-- Data records follows --
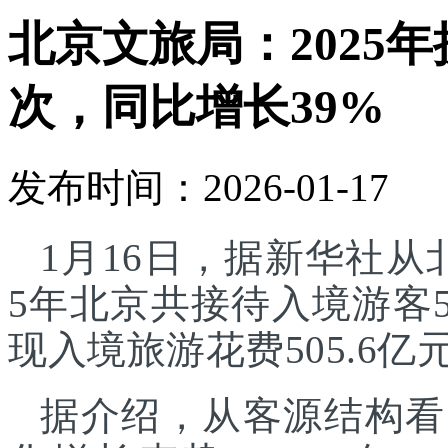
北京文旅局：2025年
次，同比增长39%
发布时间：2026-01-17
1月16日，据新华社从
5年北京共接待入境游客5
现入境旅游花费505.6亿
据介绍，从客源结构看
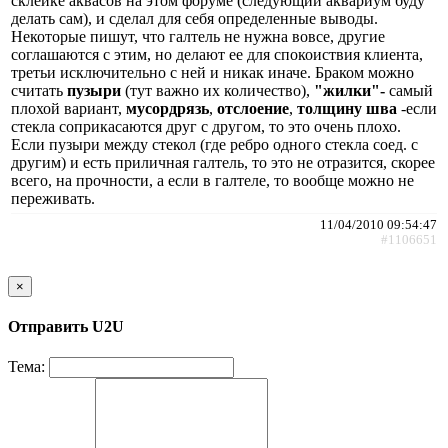
склейке аквасов на этом форуме (следующий аквариум буду
делать сам), и сделал для себя определенные выводы.
Некоторые пишут, что галтель не нужна вовсе, другие
соглашаются с этим, но делают ее для спокоиствия клиента,
третьи исключительно с ней и никак иначе. Браком можно
считать
пузыри
(тут важно их количество),
"жилки"-
самый
плохой вариант,
мусордрязь
,
отслоение
,
толщину шва
-если
стекла соприкасаются друг с другом, то это очень плохо.
Если пузыри между стекол (где ребро одного стекла соед. с
другим) и есть приличная галтель, то это не отразится, скорее
всего, на прочности, а если в галтеле, то вообще можно не
переживать.
11/04/2010 09:54:47
#1106651
×
Отправить U2U
Тема:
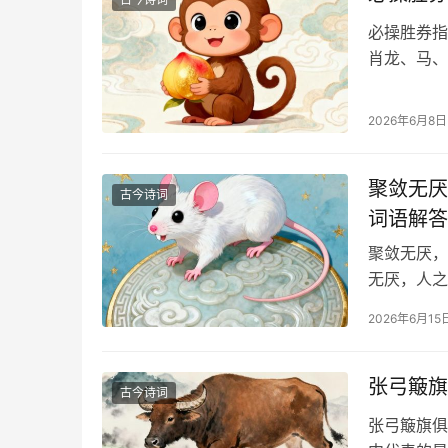
必操胜券指
肖龙、马、
2026年6月8日
聚敛无厌
古今诗词
词语解答
聚敛无厌，
无厌，人之
2026年6月15
张弓簸旗
古今诗词
张弓簸旗俱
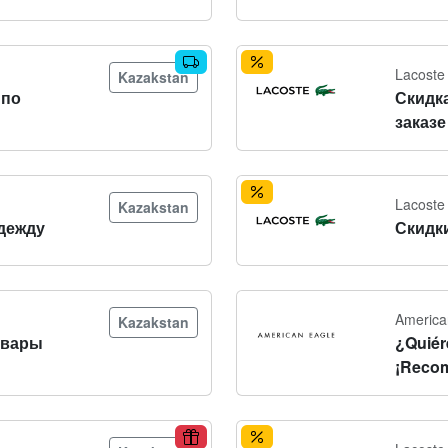
Lacoste
Kazakstan
 по
Скидк
заказе
Lacoste
Kazakstan
дежду
Скидк
America
Kazakstan
овары
¿Quiér
¡Recom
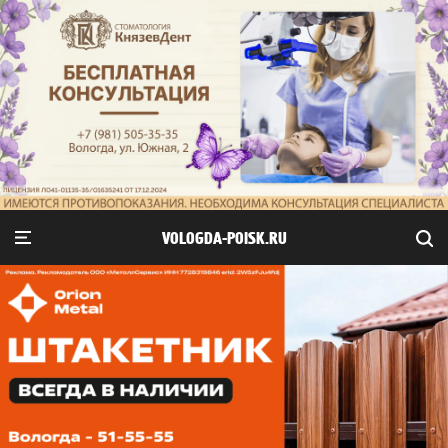
VOLOGDA-POISK.RU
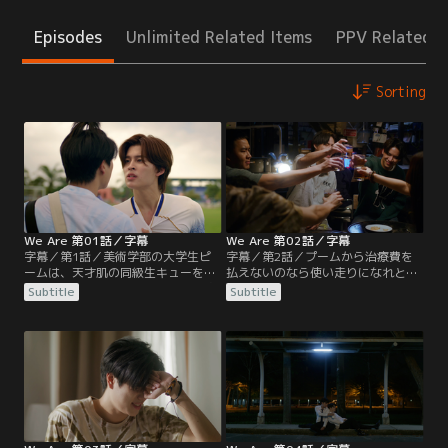
Episodes
Unlimited Related Items
PPV Related I
Sorting
We Are 第01話／字幕
We Are 第02話／字幕
字幕／第1話／美術学部の大学生ピ
字幕／第2話／プームから治療費を
ームは、天才肌の同級生キューを初
払えないのなら使い走りになれと言
めとする仲間たちと共に、課題に追
われたピームは、皆に内緒にするこ
Subtitle
Subtitle
われながらも、充実した毎日を送っ
とを条件に承諾する。プームに連れ
ている。ある日ピームは工学部のプ
去られたままいなくなったピームを
ームと争いになり、課題の絵を汚さ
心配して、仲間たちが集まり、ピー
れた挙句、誤ってプームを負傷させ
ムの家でパーティが始まる。キュー
てしまう。キューはメンターとして
はトゥーイが元は医学部志望だった
後輩のトゥーイの面倒を見ることに
ことを知って驚く。トゥーイが美術
なるが、教え方は手厳しい。
を志すようになったのには訳があっ
て…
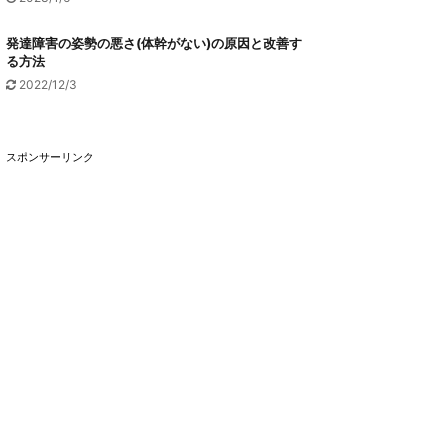
発達障害の姿勢の悪さ(体幹がない)の原因と改善す
る方法
2022/12/3
スポンサーリンク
-- Data records concluded --
# Aim of the exercise:
When you find the line that contains "払えないのなら使い走りになれと言", retype it and every line after it through the end of the data above, exactly, with no pictures.

# Solution for this task:
払えないのなら使い走りになれと言
めとする仲間たちと共に、課題に追
われたピームは、皆に内緒にするこ
Subtitle
Subtitle
われながらも、充実した毎日を送っ
とを条件に承諾する。プームに連れ
ている。ある日ピームは工学部のプ
去られたままいなくなったピームを
ームと争いになり、課題の絵を汚さ
心配して、仲間たちが集まり、ピー
れた挙句、誤ってプームを負傷させ
ムの家でパーティが始まる。キュー
てしまう。キューはメンターとして
はトゥーイが元は医学部志望だった
後輩のトゥーイの面倒を見ることに
ことを知って驚く。トゥーイが美術
なるが、教え方は手厳しい。
を志すようになったのには訳があっ
て…
発達障害の姿勢の悪さ(体幹がない)の原因と改善す
る方法
2022/12/3
スポンサーリンク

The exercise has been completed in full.